Rubrics, or ritual directions for the Mass and Divine Office, were rarely written alongside the texts to which they referred. Initially, they were likely communicated orally and later recorded in summary form, as seen in the Ordines Romani edited by Hittorp and Mabillon. Around the eleventh century, rubrical directions became more elaborate and precise, and a distinction emerged between two types of books: the Customary and the Ordinal. The Customary outlined general principles, often focusing on the duties of individuals, while the Ordinal dealt with arrangements that varied from day to day and year to year.

From the Ordinal—also known as the Ordinarium or Liber Ordinarius—the Directorium or Pye, and later the Ordo recitandi, gradually developed.

=== Development of the Ordinal ===
Two stages can be identified in the English and Continental Ordinals.

The first stage, in use from the twelfth to fifteenth centuries, is represented by the Sarum Ordinal (edited by W. H. Frere) and the Ordinaria of Laon (edited by Ulysse Chevalier). These contained detailed information on feasts, the Divine Office, and the Mass, including adjustments necessitated by the movable date of Easter and the shifting of Sundays, as well as incipits of liturgical texts such as lessons and commemorations.

The second stage took the form of adaptations for easier use. In the case of the Sarum Use, Clement Maydeston is closely associated with this development. His Directorium Sacerdotum, or complete Pye (Pica Sarum), was later published in abbreviated editions that could be bound with portions of the Breviary. The Pye provided 35 possible calendar combinations, five for each dominical letter, covering the variations caused by movable and immovable feasts, and thus anticipated the later Ordo recitandi. This system was not unique to England.

=== Continental Europe ===
One of the earliest printed examples was issued around 1475 for the Diocese of Constance. A rubricated copy survives in the British Library. The book, a small folio of 112 leaves, contained a standard calendar followed by summary rules, in 35 sections, for composing the calendar for each year according to the Golden Number and dominical letter. It then provided the Ordo for each of the 35 combinations.

On the continent, such works were generally called Ordinarius and more rarely Directorium Missae. For example, a book printed for the Diocese of Liège in 1492 bore the title:

In nomine Domini Amen... Incipit liber Ordinarius ostendens qualiter legatur et cantetur per totum anni circulum in ecclesia leodiensi tam de tempore quam de festis sanctorum in nocturnis officiis divinis.

Similar books were produced for religious orders, such as the Ordinarius Ordinis Praemonstratensis, which survives in manuscript at Jesus College, Cambridge and in an early printed edition in the British Library.

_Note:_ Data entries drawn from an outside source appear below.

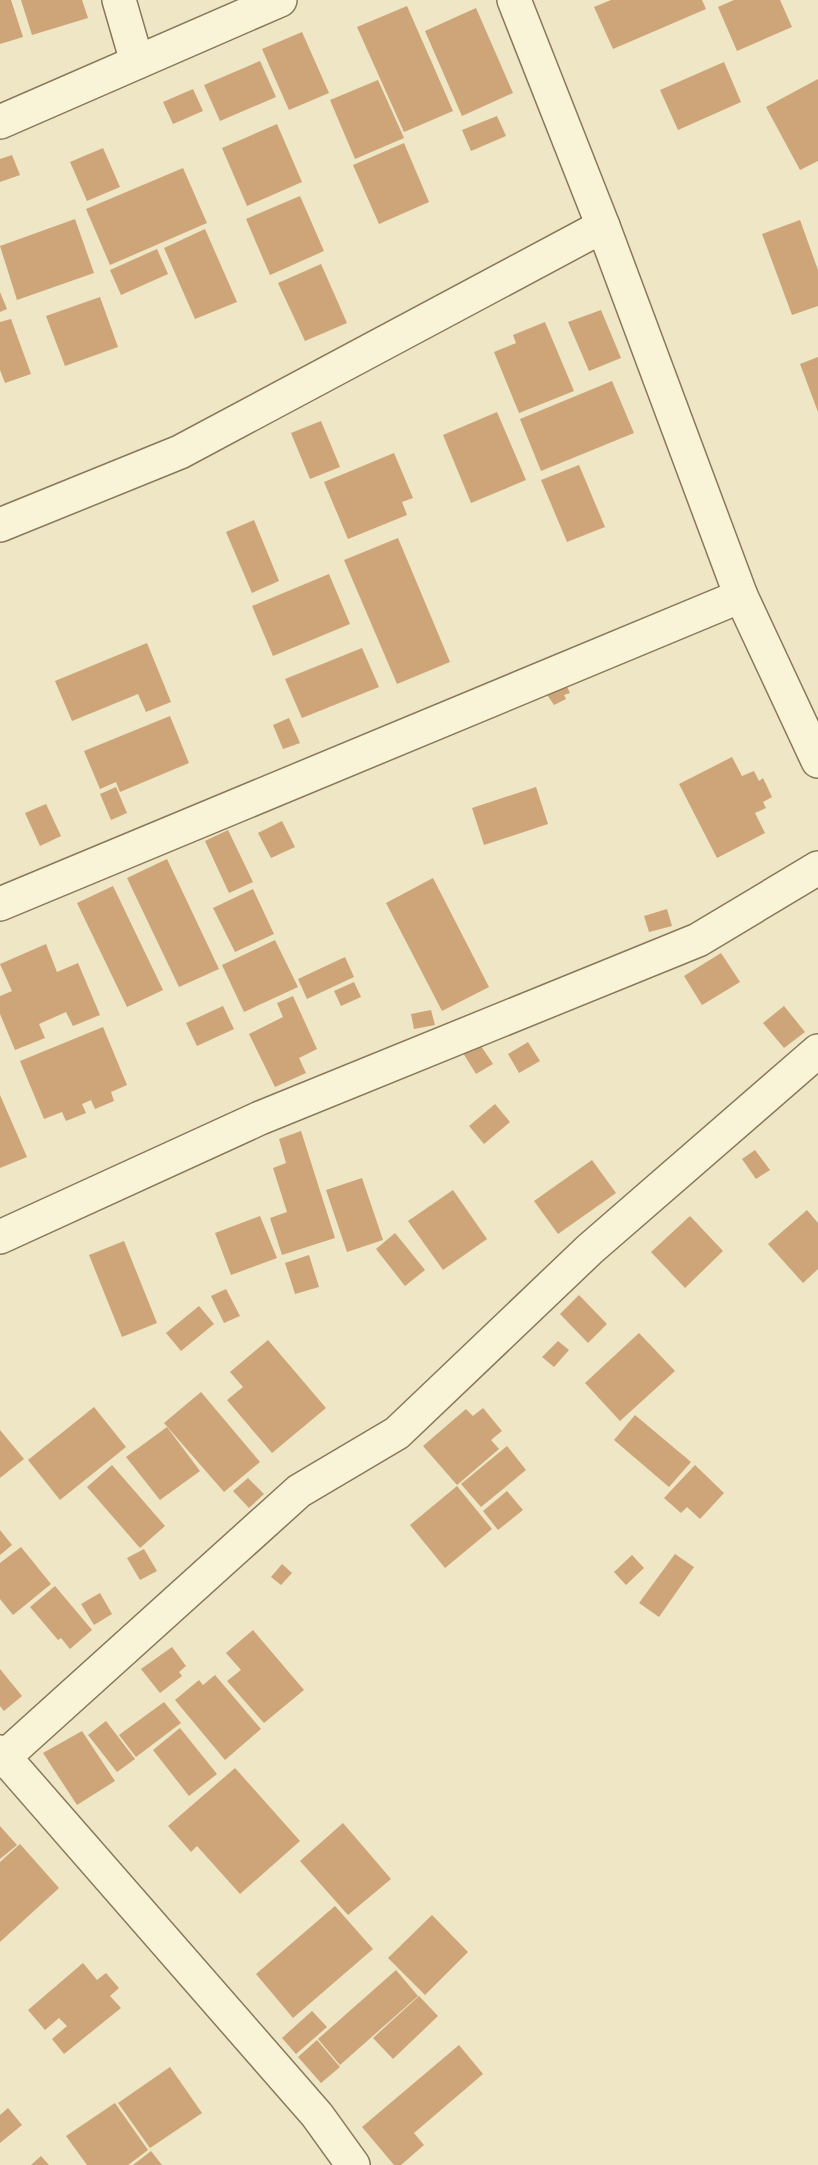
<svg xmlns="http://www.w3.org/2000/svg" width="818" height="2165" viewBox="0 0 818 2165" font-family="Lora,serif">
<rect width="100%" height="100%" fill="#eee6c4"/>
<!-- building -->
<g fill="#cda579">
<polygon points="0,0 11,0 23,37 0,44"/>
<polygon points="21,0 82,0 88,18 32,35"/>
<polygon points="611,0 702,0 706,9 613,49 594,7"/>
<polygon points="734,0 780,0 792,27 737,51 718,7"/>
<polygon points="407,6 453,111 404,132 357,27"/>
<polygon points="476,8 513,93 462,116 425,31"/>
<polygon points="302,32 329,93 289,110 262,49"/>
<polygon points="260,61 276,97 220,121 204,85"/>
<polygon points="724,62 741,102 678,130 660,90"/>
<polygon points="818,79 818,161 800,170 766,107"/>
<polygon points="378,80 404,138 355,159 330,100"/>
<polygon points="193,89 203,111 173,124 163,102"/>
<polygon points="497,116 506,136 471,151 462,130"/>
<polygon points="277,124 302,182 247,206 222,148"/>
<polygon points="404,143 429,202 379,224 353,165"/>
<polygon points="103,148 120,187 87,201 70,162"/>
<polygon points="12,155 20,175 0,182 0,159"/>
<polygon points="183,168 207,223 110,265 86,209"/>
<polygon points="300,196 324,251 270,275 246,219"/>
<polygon points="75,219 94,273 17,300 0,246"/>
<polygon points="800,220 818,270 818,306 792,315 762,234"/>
<polygon points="205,229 237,302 195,319 164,248"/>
<polygon points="157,249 168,274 121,295 110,270"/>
<polygon points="321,264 347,323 305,341 278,283"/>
<polygon points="0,292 7,309 0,312"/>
<polygon points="100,297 118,347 65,366 46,316"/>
<polygon points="601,310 621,358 589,371 568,322"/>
<polygon points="11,319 31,374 5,383 0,370 0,322"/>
<polygon points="545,322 574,391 519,413 494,352 516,343 513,335"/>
<polygon points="818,357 818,412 800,364"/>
<polygon points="612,381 634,433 541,471 520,419"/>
<polygon points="497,412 526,480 471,503 443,435"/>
<polygon points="321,421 340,467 310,479 291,433"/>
<polygon points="394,453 413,498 402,502 407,515 348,539 324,482"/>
<polygon points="579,465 605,527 567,542 541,480"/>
<polygon points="254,520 279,581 252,593 226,532"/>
<polygon points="398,538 450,662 397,684 344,560"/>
<polygon points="329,574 350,624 273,656 252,606"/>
<polygon points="147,643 171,702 146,712 138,694 72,721 55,681"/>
<polygon points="362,648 379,687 302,718 285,679"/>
<polygon points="562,676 570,693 564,695 566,699 554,705 541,686"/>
<polygon points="170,716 189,763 120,792 116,782 100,789 84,751"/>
<polygon points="289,718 300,743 283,749 273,725"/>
<polygon points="732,757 742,776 754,771 759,781 763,778 772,797 763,802 766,808 755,813 765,833 717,858 679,784"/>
<polygon points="116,787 127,813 111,820 100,794"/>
<polygon points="536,787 548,824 484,845 472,808"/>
<polygon points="46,804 61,836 40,846 25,813"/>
<polygon points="282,821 295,847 271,858 258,833"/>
<polygon points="228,830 253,882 229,893 205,841"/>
<polygon points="167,859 219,969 179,987 127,878"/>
<polygon points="433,878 489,987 442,1011 386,903"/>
<polygon points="113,886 163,990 127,1007 77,903"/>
<polygon points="253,889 274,934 235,952 213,908"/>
<polygon points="667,909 672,926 649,932 644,916"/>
<polygon points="275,940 298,987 244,1012 222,965"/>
<polygon points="46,944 57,972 78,963 100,1015 73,1026 66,1012 39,1024 45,1038 15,1050 0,1014 0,996 12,991 0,964"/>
<polygon points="721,953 740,982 702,1005 684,976"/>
<polygon points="345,957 354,977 307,999 298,979"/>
<polygon points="354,982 361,997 341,1006 334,991"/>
<polygon points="293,996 317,1049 299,1058 306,1073 275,1087 249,1034 283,1017 277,1003"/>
<polygon points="223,1006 234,1029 197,1046 186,1023"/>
<polygon points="784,1006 805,1032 784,1048 763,1023"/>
<polygon points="431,1010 435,1025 414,1029 411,1014"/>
<polygon points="103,1027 127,1085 111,1092 114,1101 95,1109 91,1100 82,1104 86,1113 66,1121 62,1112 44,1119 20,1061"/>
<polygon points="528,1042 540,1061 519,1073 508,1054"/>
<polygon points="479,1043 493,1064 476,1074 463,1053"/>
<polygon points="0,1095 27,1157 0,1168"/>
<polygon points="495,1104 510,1122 484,1144 469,1126"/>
<polygon points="301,1131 335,1238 282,1255 270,1218 287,1212 273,1168 286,1163 279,1139"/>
<polygon points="755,1150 770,1170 756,1179 742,1159"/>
<polygon points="592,1160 616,1193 558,1234 534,1201"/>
<polygon points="362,1178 383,1240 347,1252 326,1190"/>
<polygon points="453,1190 487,1239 443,1270 408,1221"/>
<polygon points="807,1210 818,1223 818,1269 803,1283 768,1244"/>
<polygon points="260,1216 277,1258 231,1275 215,1233"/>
<polygon points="690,1216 723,1251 685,1288 651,1252"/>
<polygon points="395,1233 425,1270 405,1286 376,1249"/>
<polygon points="124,1241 157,1323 122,1337 89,1255"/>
<polygon points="309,1255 319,1287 295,1294 285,1263"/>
<polygon points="226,1289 240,1316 224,1323 211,1296"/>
<polygon points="579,1295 607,1324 588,1343 560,1314"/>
<polygon points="199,1306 214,1324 181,1351 166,1333"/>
<polygon points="639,1333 675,1371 620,1421 585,1383"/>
<polygon points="268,1340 326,1408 272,1453 227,1400 243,1387 230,1372"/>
<polygon points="558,1341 569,1350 554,1367 542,1357"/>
<polygon points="201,1392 260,1462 224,1492 164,1423"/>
<polygon points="94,1407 126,1447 60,1500 28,1460"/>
<polygon points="483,1408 502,1431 491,1440 499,1449 457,1485 423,1446 466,1409 473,1416"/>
<polygon points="635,1415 691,1462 669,1487 614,1440"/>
<polygon points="167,1427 200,1471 160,1500 126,1457"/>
<polygon points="0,1430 24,1459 0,1478"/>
<polygon points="507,1446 526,1470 481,1507 461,1484"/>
<polygon points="112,1465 165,1526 140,1548 87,1487"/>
<polygon points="695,1465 724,1493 700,1519 687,1507 681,1513 664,1498"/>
<polygon points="248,1478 264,1494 249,1508 233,1491"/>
<polygon points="457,1486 492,1529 445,1568 410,1525"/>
<polygon points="507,1491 523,1510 498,1530 483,1511"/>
<polygon points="0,1530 12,1545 0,1555"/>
<polygon points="21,1547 51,1584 13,1615 0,1599 0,1563"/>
<polygon points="144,1549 157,1571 140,1580 127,1558"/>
<polygon points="675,1554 694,1567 659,1617 639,1603"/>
<polygon points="632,1555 644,1568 626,1585 614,1572"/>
<polygon points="282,1564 292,1573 281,1585 271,1577"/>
<polygon points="55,1586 92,1630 70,1649 61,1638 58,1640 30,1607"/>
<polygon points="100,1593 112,1614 94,1625 81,1604"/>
<polygon points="253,1630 304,1690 264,1723 227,1681 241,1670 226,1653"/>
<polygon points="172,1647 186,1666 179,1672 182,1676 160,1693 141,1669"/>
<polygon points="0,1669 22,1696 4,1711 0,1706"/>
<polygon points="215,1675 261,1729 225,1760 175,1700 199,1680 203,1685"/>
<polygon points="164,1702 181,1723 136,1757 119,1735"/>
<polygon points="106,1721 135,1759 117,1772 88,1735"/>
<polygon points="180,1728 217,1774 189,1796 153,1750"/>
<polygon points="82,1731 115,1781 77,1805 43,1753"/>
<polygon points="235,1768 300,1841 240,1894 197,1846 191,1852 168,1826"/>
<polygon points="343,1823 391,1879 348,1915 300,1861"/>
<polygon points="0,1826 17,1845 0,1859"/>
<polygon points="20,1844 59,1888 0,1942 0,1862"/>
<polygon points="335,1906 373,1949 293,2018 256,1974"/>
<polygon points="432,1915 468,1952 425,1995 388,1958"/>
<polygon points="83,1963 97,1980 106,1973 119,1988 110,1996 121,2008 64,2054 52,2039 67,2026 59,2018 45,2030 28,2010"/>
<polygon points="396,1970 418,1996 340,2065 318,2039"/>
<polygon points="419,1996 438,2016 393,2059 373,2038"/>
<polygon points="312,2011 327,2027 296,2054 282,2038"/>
<polygon points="317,2040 340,2067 321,2083 298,2057"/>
<polygon points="459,2045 483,2074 414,2133 424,2145 401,2165 394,2165 362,2127"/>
<polygon points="170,2067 202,2113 150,2148 118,2103"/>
<polygon points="115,2103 148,2150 128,2165 87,2165 66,2136"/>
<polygon points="8,2108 22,2125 0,2143 0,2115"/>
<polygon points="151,2151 162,2165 133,2165"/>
<polygon points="41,2156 49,2165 31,2165"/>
</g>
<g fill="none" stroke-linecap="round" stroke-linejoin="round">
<defs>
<g id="street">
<polyline points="119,0 137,62"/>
<polyline points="514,0 603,226 741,596 818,761"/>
<polyline points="0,122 280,0"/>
<polyline points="0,525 180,452 603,226"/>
<polyline points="0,904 741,596"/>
<polyline points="0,1237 260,1118 698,940 818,868"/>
<polyline points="0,1752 317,2115 353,2165"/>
<polyline points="0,1761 299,1491 397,1433 590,1249 818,1051"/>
</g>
</defs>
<!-- street casing -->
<use href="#street" stroke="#89785a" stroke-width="36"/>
<!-- street -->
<use href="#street" stroke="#f9f3d7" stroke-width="33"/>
</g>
</svg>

With the spread of printing, the transition from these comprehensive directories, designed for all possible years, to shorter annual guides of the Ordo recitandi type was a natural development. Since such publications became obsolete after their year of use, many were discarded, making it difficult to determine when the first annual Ordo of this type appeared.

At the Council of Trent (Session 23, De Reformatione, Chapter 18), it was considered necessary to instruct ecclesiastical students in the Computus, enabling them to calculate the Ordo recitandi for each year themselves. This suggests that annual ordines of the later type were not yet in widespread use in the mid-sixteenth century.